*Action item*
Below is a listing; print exactly its lines from the one containing "กรณีของ 7-Eleven ในเวียดนามสะท้อนบทเรียนสำคัญของการ" down to the one containing "Antes de 2012, por sus características de", both inclusive, with every picture left out.

----

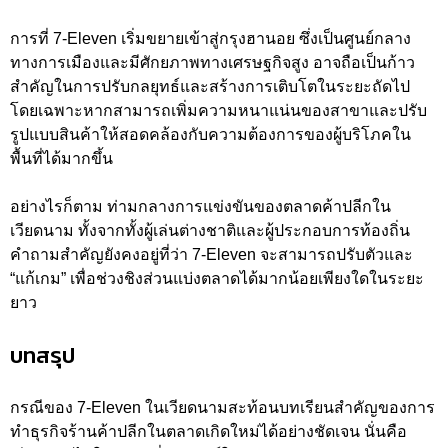
การที่ 7-Eleven เริ่มขยายเข้าสู่กรุงฮานอย ซึ่งเป็นศูนย์กลาง
ทางการเมืองและมีศักยภาพทางเศรษฐกิจสูง อาจถือเป็นก้าว
สำคัญในการปรับกลยุทธ์และสร้างการเติบโตในระยะถัดไป
โดยเฉพาะหากสามารถเพิ่มความหนาแน่นของสาขาและปรับ
รูปแบบสินค้าให้สอดคล้องกับความต้องการของผู้บริโภคใน
พื้นที่ได้มากขึ้น
อย่างไรก็ตาม ท่ามกลางการแข่งขันของตลาดค้าปลีกใน
เวียดนาม ทั้งจากทั้งผู้เล่นต่างชาติและผู้ประกอบการท้องถิ่น
คำถามสำคัญยังคงอยู่ที่ว่า 7-Eleven จะสามารถปรับตัวและ
“แก้เกม” เพื่อช่วงชิงส่วนแบ่งตลาดได้มากน้อยเพียงใดในระยะ
ยาว
บทสรุป
กรณีของ 7-Eleven ในเวียดนามสะท้อนบทเรียนสำคัญของการ
ทำธุรกิจร้านค้าปลีกในตลาดเกิดใหม่ได้อย่างชัดเจน นั่นคือ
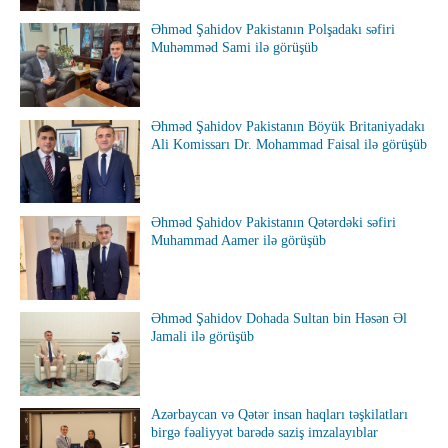
Əhməd Şahidov Pakistanın Polşadakı səfiri
Muhəmməd Sami ilə görüşüb
Əhməd Şahidov Pakistanın Böyük Britaniyadakı
Ali Komissarı Dr. Mohammad Faisal ilə görüşüb
Əhməd Şahidov Pakistanın Qətərdəki səfiri
Muhammad Aamer ilə görüşüb
Əhməd Şahidov Dohada Sultan bin Həsən Əl
Jamali ilə görüşüb
Azərbaycan və Qətər insan haqları təşkilatları
birgə fəaliyyət barədə saziş imzalayıblar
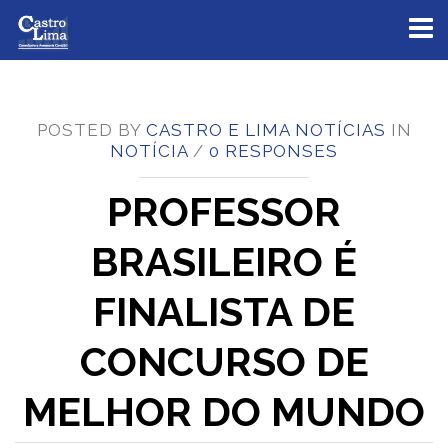
Toggl
naviga
POSTED BY
CASTRO E LIMA NOTÍCIAS
IN
NOTÍCIA
/
0 RESPONSES
PROFESSOR
BRASILEIRO É
FINALISTA DE
CONCURSO DE
MELHOR DO MUNDO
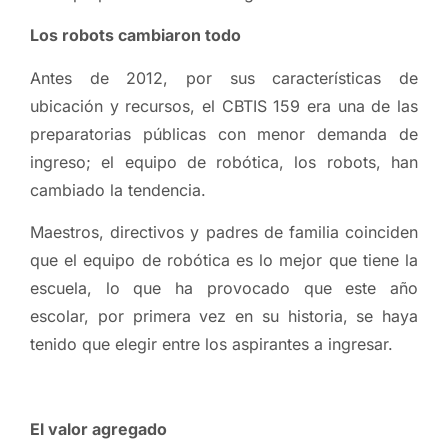
Los robots cambiaron todo
Antes de 2012, por sus características de
ubicación y recursos, el CBTIS 159 era una de las
preparatorias públicas con menor demanda de
ingreso; el equipo de robótica, los robots, han
cambiado la tendencia.
Maestros, directivos y padres de familia coinciden
que el equipo de robótica es lo mejor que tiene la
escuela, lo que ha provocado que este año
escolar, por primera vez en su historia, se haya
tenido que elegir entre los aspirantes a ingresar.
El valor agregado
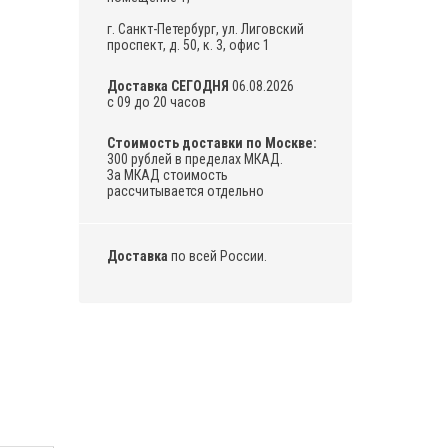
г. Санкт-Петербург, ул. Лиговский
проспект, д. 50, к. 3, офис 1
Доставка СЕГОДНЯ
06.08.2026
с 09 до 20 часов
Стоимость доставки по Москве:
300 рублей в пределах МКАД.
За МКАД стоимость
рассчитывается отдельно
Доставка
по всей России.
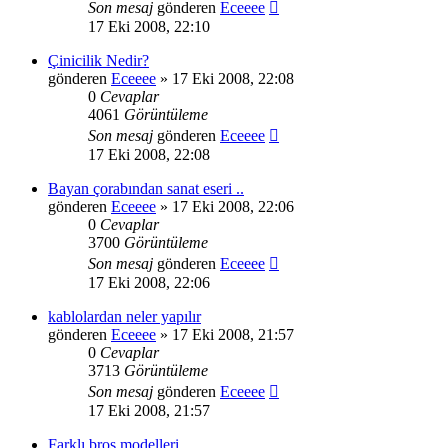
Son mesaj
gönderen
Eceeee
17 Eki 2008, 22:10
Çinicilik Nedir?
gönderen
Eceeee
» 17 Eki 2008, 22:08
0
Cevaplar
4061
Görüntüleme
Son mesaj
gönderen
Eceeee
17 Eki 2008, 22:08
Bayan çorabından sanat eseri ..
gönderen
Eceeee
» 17 Eki 2008, 22:06
0
Cevaplar
3700
Görüntüleme
Son mesaj
gönderen
Eceeee
17 Eki 2008, 22:06
kablolardan neler yapılır
gönderen
Eceeee
» 17 Eki 2008, 21:57
0
Cevaplar
3713
Görüntüleme
Son mesaj
gönderen
Eceeee
17 Eki 2008, 21:57
Farklı broş modelleri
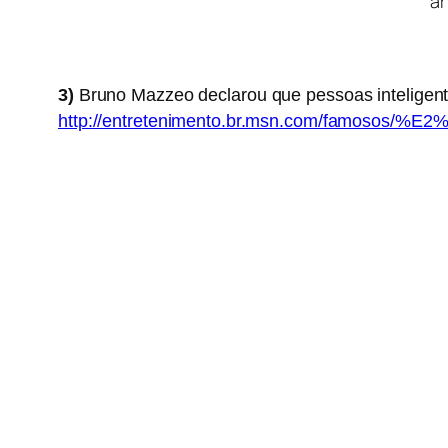
ar
3)
Bruno Mazzeo declarou que pessoas inteligent
http://entretenimento.br.msn.com/famosos/%E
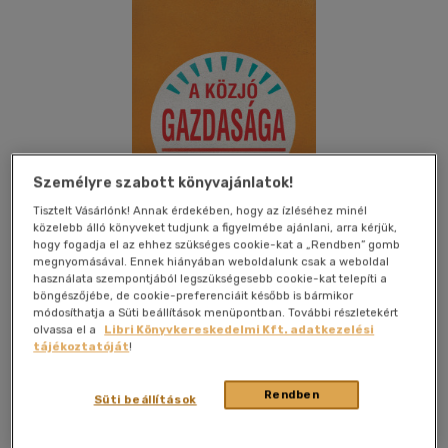
Személyre szabott könyvajánlatok!
Tisztelt Vásárlónk! Annak érdekében, hogy az ízléséhez minél
közelebb álló könyveket tudjunk a figyelmébe ajánlani, arra kérjük,
hogy fogadja el az ehhez szükséges cookie-kat a „Rendben” gomb
megnyomásával. Ennek hiányában weboldalunk csak a weboldal
használata szempontjából legszükségesebb cookie-kat telepíti a
böngészőjébe, de cookie-preferenciáit később is bármikor
módosíthatja a Süti beállítások menüpontban. További részletekért
olvassa el a
Libri Könyvkereskedelmi Kft. adatkezelési
Beleolvasok
Kívánságlistához adom
Megosztom
tájékoztatóját
!
Rendben
Süti beállítások
Pallas Athéné Könyvkiadó Kft.
|
2020
|
magyar nyelvű
|
füles,
kartonált
|
237 oldal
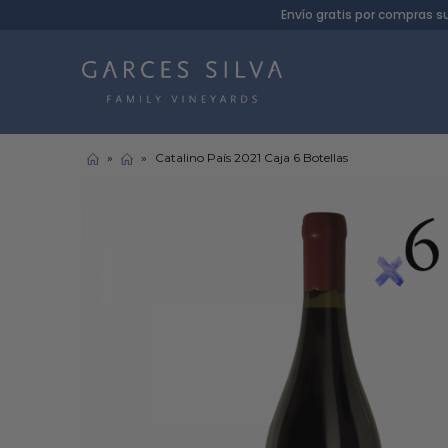
Envío gratis por compras s
»
»
Catalino País 2021 Caja 6 Botellas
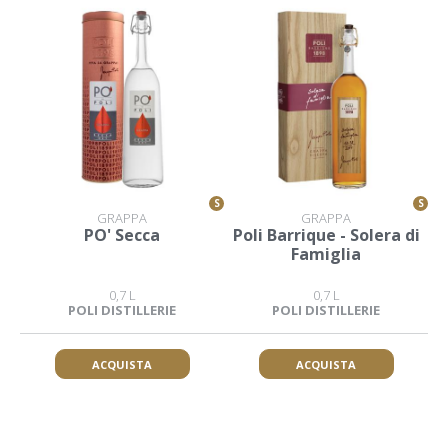
S
S
GRAPPA
GRAPPA
PO' Secca
Poli Barrique - Solera di
Famiglia
0,7 L
0,7 L
POLI DISTILLERIE
POLI DISTILLERIE
ACQUISTA
ACQUISTA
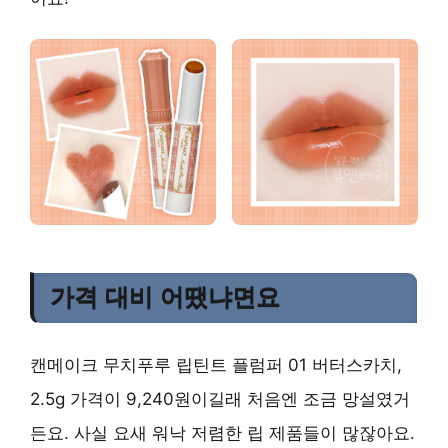
가격 대비 어땠냐면요
캔메이크 무치푸루 립틴트 플럼퍼 01 버터스카치,
2.5g 가격이 9,240원이길래 처음엔 조금 망설였거
든요. 사실 요새 워낙 저렴한 립 제품들이 많잖아요.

----

*Task response*
กรณีของ 7-Eleven ในเวียดนามสะท้อนบทเรียนสำคัญของการ
ทำธุรกิจร้านค้าปลีกในตลาดเกิดใหม่ได้อย่างชัดเจน นั่นคือ
Əhməd Şahidov Pakistanın Polşadakı səfiri
Muhəmməd Sami ilə görüşüb
Əhməd Şahidov Pakistanın Böyük Britaniyadakı
Ali Komissarı Dr. Mohammad Faisal ilə görüşüb
Əhməd Şahidov Pakistanın Qətərdəki səfiri
Muhammad Aamer ilə görüşüb
Əhməd Şahidov Dohada Sultan bin Həsən Əl
Jamali ilə görüşüb
Azərbaycan və Qətər insan haqları təşkilatları
birgə fəaliyyət barədə saziş imzalayıblar
Toggl
naviga
POSTED BY
CASTRO E LIMA NOTÍCIAS
IN
NOTÍCIA
/
0 RESPONSES
PROFESSOR
BRASILEIRO É
FINALISTA DE
CONCURSO DE
MELHOR DO MUNDO
Los robots cambiaron todo
Antes de 2012, por sus características de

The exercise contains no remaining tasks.